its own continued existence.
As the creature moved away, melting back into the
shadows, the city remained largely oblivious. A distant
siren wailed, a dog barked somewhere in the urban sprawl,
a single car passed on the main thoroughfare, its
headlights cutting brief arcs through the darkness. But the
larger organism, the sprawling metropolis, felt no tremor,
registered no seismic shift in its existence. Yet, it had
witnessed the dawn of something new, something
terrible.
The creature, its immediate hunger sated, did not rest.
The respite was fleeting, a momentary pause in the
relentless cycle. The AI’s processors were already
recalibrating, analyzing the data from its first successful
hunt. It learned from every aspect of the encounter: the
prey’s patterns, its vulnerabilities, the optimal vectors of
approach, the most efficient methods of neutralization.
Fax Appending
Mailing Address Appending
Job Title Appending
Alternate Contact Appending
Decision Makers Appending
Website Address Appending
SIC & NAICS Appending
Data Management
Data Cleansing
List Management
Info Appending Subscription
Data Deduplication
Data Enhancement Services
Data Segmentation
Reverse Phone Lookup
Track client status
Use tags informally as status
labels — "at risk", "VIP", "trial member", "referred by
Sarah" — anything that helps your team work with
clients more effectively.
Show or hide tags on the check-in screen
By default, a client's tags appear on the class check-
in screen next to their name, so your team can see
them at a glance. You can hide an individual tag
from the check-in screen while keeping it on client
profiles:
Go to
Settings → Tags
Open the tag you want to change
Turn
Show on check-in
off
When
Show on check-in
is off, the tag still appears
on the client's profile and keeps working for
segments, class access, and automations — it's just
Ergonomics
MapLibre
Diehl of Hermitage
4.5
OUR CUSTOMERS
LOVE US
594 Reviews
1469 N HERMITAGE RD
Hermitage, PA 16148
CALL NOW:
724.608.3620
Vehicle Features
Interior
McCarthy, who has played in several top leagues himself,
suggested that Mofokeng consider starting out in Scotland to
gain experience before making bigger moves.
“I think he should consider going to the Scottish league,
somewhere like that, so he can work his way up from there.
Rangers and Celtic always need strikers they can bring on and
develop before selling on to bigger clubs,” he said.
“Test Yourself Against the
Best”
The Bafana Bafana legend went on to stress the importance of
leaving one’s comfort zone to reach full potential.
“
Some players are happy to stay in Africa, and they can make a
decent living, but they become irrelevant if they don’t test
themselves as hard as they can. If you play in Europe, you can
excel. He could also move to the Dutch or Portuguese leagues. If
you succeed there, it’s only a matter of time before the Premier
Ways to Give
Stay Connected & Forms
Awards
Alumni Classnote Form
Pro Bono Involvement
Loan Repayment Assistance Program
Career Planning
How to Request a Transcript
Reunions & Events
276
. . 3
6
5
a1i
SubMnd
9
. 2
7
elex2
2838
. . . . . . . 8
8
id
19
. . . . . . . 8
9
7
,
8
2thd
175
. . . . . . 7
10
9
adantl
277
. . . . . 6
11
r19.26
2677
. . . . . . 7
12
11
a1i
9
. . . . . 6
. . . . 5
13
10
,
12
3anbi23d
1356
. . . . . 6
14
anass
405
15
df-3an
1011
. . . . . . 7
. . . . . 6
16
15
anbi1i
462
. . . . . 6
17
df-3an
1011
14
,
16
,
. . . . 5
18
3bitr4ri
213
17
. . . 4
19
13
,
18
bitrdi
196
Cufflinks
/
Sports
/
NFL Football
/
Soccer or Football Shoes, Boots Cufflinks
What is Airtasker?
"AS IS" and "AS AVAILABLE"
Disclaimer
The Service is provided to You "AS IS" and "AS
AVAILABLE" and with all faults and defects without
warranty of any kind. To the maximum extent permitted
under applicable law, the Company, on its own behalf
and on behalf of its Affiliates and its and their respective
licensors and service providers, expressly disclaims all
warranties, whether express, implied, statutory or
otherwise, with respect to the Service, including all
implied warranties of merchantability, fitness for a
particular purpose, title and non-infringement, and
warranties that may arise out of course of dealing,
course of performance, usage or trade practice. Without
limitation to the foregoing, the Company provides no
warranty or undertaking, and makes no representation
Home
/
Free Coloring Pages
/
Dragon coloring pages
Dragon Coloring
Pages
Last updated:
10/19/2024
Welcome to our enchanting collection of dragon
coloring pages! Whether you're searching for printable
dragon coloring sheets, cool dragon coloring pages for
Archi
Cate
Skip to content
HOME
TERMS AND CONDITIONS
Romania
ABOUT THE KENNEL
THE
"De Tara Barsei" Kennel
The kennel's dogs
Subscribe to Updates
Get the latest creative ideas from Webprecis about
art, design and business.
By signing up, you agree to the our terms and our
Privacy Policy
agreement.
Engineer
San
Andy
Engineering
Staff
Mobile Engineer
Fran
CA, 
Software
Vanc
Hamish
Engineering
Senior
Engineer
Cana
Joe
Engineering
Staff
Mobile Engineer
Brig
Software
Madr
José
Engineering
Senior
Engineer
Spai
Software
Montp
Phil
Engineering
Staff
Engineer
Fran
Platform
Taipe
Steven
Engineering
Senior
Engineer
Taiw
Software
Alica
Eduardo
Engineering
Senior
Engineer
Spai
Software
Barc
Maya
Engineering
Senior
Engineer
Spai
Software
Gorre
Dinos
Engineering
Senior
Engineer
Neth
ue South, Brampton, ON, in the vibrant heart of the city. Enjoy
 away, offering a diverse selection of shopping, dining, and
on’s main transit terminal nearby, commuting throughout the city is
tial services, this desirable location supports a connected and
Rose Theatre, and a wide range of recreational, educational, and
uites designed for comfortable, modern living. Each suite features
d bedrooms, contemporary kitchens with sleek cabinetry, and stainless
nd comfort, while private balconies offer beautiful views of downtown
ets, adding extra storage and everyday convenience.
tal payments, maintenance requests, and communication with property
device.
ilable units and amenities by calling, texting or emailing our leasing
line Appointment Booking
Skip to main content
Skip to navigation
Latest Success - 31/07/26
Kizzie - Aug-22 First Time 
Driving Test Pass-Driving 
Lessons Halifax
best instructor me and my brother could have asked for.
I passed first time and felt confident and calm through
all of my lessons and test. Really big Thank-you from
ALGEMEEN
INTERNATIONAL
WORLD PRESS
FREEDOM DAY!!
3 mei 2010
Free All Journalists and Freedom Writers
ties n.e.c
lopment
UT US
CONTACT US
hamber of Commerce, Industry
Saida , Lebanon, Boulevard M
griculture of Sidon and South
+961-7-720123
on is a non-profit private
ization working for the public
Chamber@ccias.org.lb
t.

+++

- _What you have to do_
Using the entries above, return exactly the lines from the line with "Ways to Give" to the line with "warranties, whether express, implied, statutory", counting both of those lines.

- _Completed task_
Ways to Give
Stay Connected & Forms
Awards
Alumni Classnote Form
Pro Bono Involvement
Loan Repayment Assistance Program
Career Planning
How to Request a Transcript
Reunions & Events
276
. . 3
6
5
a1i
SubMnd
9
. 2
7
elex2
2838
. . . . . . . 8
8
id
19
. . . . . . . 8
9
7
,
8
2thd
175
. . . . . . 7
10
9
adantl
277
. . . . . 6
11
r19.26
2677
. . . . . . 7
12
11
a1i
9
. . . . . 6
. . . . 5
13
10
,
12
3anbi23d
1356
. . . . . 6
14
anass
405
15
df-3an
1011
. . . . . . 7
. . . . . 6
16
15
anbi1i
462
. . . . . 6
17
df-3an
1011
14
,
16
,
. . . . 5
18
3bitr4ri
213
17
. . . 4
19
13
,
18
bitrdi
196
Cufflinks
/
Sports
/
NFL Football
/
Soccer or Football Shoes, Boots Cufflinks
What is Airtasker?
"AS IS" and "AS AVAILABLE"
Disclaimer
The Service is provided to You "AS IS" and "AS
AVAILABLE" and with all faults and defects without
warranty of any kind. To the maximum extent permitted
under applicable law, the Company, on its own behalf
and on behalf of its Affiliates and its and their respective
licensors and service providers, expressly disclaims all
warranties, whether express, implied, statutory or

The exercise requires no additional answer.